TASK BRIEF: Take the entries below and print, exactly, the stretch from the line containing "<source format=kicad_pcb>" through the line containing "(last_trace_width 0.25)", both included.

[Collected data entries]
++++++++

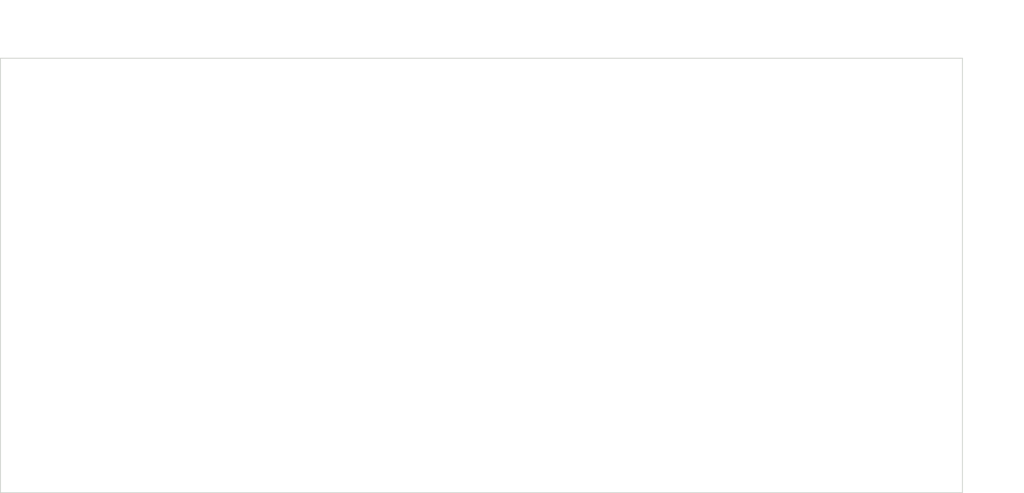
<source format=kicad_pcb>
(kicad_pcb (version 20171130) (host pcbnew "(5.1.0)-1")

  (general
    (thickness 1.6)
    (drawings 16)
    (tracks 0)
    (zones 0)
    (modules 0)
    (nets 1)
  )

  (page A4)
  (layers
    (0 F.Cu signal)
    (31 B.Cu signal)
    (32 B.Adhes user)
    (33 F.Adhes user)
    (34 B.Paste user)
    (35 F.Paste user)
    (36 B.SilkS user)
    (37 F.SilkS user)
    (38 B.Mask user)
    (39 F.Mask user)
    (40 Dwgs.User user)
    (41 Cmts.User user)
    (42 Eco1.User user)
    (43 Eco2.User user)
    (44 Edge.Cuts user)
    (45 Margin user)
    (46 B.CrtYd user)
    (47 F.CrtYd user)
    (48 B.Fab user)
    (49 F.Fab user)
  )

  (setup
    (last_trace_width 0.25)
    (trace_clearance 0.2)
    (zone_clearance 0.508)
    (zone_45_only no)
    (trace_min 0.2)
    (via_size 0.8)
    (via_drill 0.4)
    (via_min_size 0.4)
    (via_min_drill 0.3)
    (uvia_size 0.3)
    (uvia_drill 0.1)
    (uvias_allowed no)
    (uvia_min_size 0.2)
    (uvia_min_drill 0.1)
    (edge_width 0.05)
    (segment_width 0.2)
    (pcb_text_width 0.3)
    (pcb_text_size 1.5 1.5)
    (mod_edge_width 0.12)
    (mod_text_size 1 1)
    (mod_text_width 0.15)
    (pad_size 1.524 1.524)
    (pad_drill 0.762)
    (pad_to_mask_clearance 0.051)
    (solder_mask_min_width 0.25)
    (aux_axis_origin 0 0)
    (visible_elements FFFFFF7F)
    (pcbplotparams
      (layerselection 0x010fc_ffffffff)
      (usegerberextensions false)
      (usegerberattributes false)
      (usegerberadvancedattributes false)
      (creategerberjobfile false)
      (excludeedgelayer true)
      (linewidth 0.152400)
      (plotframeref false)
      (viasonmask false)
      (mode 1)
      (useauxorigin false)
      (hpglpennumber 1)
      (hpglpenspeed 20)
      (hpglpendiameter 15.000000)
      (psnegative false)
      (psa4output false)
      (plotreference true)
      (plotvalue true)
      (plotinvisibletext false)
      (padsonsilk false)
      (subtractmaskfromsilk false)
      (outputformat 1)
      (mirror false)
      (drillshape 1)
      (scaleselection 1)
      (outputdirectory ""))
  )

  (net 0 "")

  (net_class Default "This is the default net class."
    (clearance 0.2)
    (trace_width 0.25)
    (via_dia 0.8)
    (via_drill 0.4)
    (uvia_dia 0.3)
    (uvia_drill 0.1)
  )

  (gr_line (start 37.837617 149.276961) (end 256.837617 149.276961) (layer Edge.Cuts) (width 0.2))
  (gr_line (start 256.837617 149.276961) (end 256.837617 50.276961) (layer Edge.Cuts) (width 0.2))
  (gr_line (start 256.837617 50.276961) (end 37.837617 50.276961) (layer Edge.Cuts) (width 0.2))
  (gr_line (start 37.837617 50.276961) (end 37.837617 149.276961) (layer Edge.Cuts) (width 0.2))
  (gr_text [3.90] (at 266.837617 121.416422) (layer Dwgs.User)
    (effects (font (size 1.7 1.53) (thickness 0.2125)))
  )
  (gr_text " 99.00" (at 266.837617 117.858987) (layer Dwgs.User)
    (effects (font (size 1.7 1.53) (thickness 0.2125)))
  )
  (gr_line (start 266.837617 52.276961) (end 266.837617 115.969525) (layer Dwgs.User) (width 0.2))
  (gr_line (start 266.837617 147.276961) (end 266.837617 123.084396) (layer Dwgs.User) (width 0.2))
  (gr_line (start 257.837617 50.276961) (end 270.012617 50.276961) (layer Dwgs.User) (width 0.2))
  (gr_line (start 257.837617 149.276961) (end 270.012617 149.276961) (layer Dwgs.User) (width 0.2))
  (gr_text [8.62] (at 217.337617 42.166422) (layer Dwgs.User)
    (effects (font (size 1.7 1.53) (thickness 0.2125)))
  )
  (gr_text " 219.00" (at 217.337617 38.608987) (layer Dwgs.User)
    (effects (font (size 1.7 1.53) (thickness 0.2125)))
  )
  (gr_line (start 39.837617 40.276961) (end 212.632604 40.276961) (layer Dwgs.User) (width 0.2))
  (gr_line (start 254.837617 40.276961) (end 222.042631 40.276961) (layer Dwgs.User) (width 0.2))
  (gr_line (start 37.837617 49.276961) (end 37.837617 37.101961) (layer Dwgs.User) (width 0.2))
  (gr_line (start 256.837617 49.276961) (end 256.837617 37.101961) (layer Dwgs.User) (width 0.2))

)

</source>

++++++++

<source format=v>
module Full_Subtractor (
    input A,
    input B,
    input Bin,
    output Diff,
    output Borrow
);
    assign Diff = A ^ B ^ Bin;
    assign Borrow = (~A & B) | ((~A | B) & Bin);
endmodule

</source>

++++++++

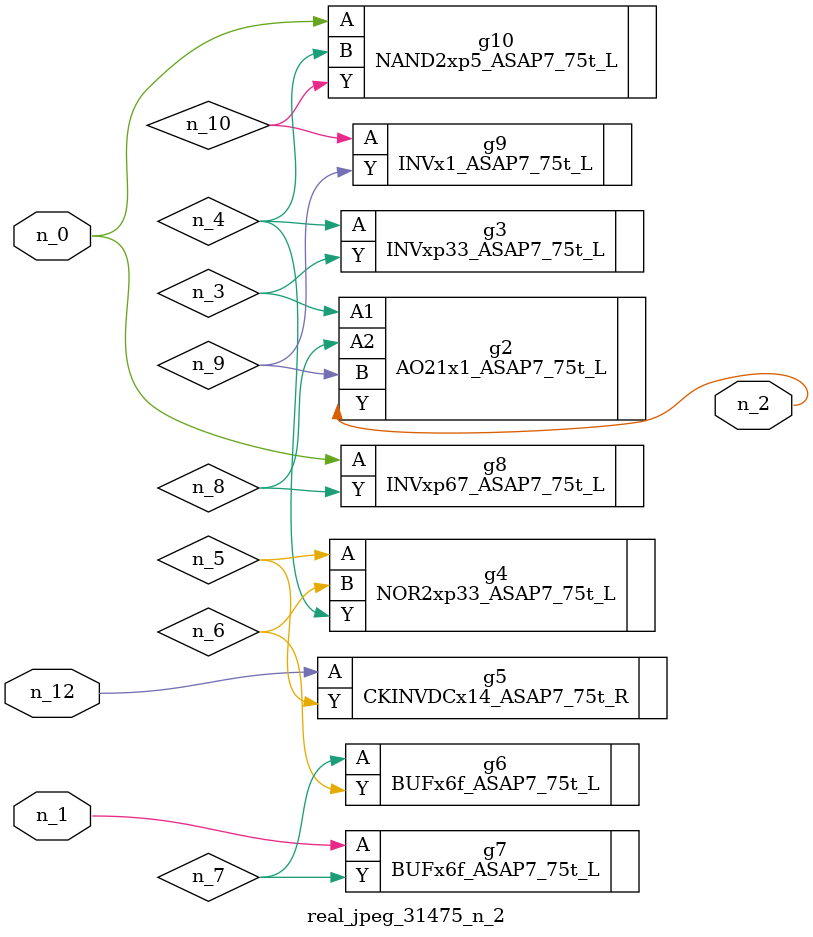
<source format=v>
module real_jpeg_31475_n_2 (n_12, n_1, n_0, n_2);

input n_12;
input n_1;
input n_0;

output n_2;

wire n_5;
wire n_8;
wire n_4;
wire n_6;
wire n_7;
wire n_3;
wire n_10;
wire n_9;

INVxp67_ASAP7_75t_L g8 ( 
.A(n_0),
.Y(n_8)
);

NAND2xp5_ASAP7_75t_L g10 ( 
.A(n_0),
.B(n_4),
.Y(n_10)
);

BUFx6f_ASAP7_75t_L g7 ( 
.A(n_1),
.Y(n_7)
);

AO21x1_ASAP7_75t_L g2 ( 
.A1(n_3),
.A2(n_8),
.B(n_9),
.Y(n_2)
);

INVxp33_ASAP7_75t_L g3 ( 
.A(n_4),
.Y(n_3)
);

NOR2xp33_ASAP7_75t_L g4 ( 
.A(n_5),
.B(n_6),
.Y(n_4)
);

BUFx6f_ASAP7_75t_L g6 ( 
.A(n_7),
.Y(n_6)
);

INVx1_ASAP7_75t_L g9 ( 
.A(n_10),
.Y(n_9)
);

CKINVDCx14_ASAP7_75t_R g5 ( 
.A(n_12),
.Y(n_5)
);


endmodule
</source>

++++++++

SOLUTION TO THE PROBLEM:
<source format=kicad_pcb>
(kicad_pcb (version 20171130) (host pcbnew "(5.1.0)-1")

  (general
    (thickness 1.6)
    (drawings 16)
    (tracks 0)
    (zones 0)
    (modules 0)
    (nets 1)
  )

  (page A4)
  (layers
    (0 F.Cu signal)
    (31 B.Cu signal)
    (32 B.Adhes user)
    (33 F.Adhes user)
    (34 B.Paste user)
    (35 F.Paste user)
    (36 B.SilkS user)
    (37 F.SilkS user)
    (38 B.Mask user)
    (39 F.Mask user)
    (40 Dwgs.User user)
    (41 Cmts.User user)
    (42 Eco1.User user)
    (43 Eco2.User user)
    (44 Edge.Cuts user)
    (45 Margin user)
    (46 B.CrtYd user)
    (47 F.CrtYd user)
    (48 B.Fab user)
    (49 F.Fab user)
  )

  (setup
    (last_trace_width 0.25)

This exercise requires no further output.